1. ## Integral volume

I have the following problem. I need to find the volume of a solid that is obtained when the region under the curve y = 1-(x^2/16) is revolved around the x axis between x=-4 and x=4

So far i have: pi (integral 4,-4) (1-(x^2/16))^2 dx

Any help would be appreciated

2. Originally Posted by menco
I have the following problem. I need to find the volume of a solid that is obtained when the region under the curve y = 1-(x^2/16) is revolved around the x axis between x=-4 and x=4

So far i have: pi (integral 4,-4) (1-(x^2/16))^2 dx

Any help would be appreciated
Dear menco,

$\displaystyle V=\displaystyle\pi\int_{-4}^{4}\left(1-\frac{x^2}{16}\right)^2dx$

All you have to do is expand the brackets and integrate.
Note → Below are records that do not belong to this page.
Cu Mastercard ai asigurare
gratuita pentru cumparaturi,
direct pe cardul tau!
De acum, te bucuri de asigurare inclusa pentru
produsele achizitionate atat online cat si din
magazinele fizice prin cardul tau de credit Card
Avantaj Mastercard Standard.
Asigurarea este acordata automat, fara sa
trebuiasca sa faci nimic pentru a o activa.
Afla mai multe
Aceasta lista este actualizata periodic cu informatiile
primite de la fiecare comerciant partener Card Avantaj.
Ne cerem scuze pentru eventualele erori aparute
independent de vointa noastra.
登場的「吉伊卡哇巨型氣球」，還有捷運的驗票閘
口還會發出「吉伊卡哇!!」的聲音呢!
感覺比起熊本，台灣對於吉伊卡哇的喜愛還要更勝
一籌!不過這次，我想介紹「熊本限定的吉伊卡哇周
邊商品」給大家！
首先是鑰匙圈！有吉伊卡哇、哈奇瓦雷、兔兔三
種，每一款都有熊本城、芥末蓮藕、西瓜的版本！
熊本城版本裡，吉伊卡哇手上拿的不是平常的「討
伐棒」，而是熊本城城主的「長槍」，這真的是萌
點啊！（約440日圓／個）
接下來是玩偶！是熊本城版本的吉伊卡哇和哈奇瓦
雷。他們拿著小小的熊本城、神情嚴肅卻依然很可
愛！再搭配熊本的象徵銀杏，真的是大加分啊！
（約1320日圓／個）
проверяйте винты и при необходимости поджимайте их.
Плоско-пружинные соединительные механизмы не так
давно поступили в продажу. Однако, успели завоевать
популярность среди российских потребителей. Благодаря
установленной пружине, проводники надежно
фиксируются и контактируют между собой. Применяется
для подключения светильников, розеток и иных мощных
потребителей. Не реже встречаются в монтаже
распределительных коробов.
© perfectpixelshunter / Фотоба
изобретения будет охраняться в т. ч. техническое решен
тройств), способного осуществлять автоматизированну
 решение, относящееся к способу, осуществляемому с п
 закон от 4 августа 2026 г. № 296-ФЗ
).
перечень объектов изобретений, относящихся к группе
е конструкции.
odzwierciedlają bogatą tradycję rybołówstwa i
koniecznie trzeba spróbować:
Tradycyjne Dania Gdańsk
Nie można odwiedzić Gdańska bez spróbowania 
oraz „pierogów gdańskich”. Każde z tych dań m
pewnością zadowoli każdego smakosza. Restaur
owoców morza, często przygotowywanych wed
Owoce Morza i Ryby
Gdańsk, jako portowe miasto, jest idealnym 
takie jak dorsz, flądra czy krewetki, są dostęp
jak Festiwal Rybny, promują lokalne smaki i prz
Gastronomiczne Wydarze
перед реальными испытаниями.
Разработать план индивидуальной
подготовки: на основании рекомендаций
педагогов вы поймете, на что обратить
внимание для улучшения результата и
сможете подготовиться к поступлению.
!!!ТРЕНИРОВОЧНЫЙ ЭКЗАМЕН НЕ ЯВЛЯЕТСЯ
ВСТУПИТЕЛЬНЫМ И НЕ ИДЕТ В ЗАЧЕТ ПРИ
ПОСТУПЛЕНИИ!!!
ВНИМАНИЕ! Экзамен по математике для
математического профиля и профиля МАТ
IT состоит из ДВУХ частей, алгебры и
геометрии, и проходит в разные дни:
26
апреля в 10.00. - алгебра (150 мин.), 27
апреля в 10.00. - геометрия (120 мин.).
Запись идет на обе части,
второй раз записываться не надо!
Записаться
$\displaystyle V=\displaystyle\pi\int_{-4}^{4}\left(1-\frac{x^2}{8}+\frac{x^4}{256}\right)dx$

$\displaystyle V=\displaystyle\pi\left(\int^4_{-4}dx-\int^4_{-4}\frac{x^2}{8}dx+\int^4_{-4}\frac{x^4}{256}dx\right)$

Hope you can continue.

3. I went through it and as far as i know I find the derivative of the integral then substitube 4 for x and minus -4 for x

I get a final result of 15.56919154 units

4. Originally Posted by menco
I went through it and as far as i know I find the derivative of the integral then substitube 4 for x and minus -4 for x

I get a final result of 15.56919154 units
The correct answer should be, $\displaystyle \dfrac{64\pi}{15}=13.40412865531645$

5. Well i figured it out however i couldnt work out how you got (64pi/15) I just got (pi x 4.26')

Thanks for the help

6. Originally Posted by menco
Well i figured it out however i couldnt work out how you got (64pi/15) I just got (pi x 4.26')

Thanks for the help
Used a computer algebra system. You could do it by hand but it would take a lot of time because you have to deal with huge fractions.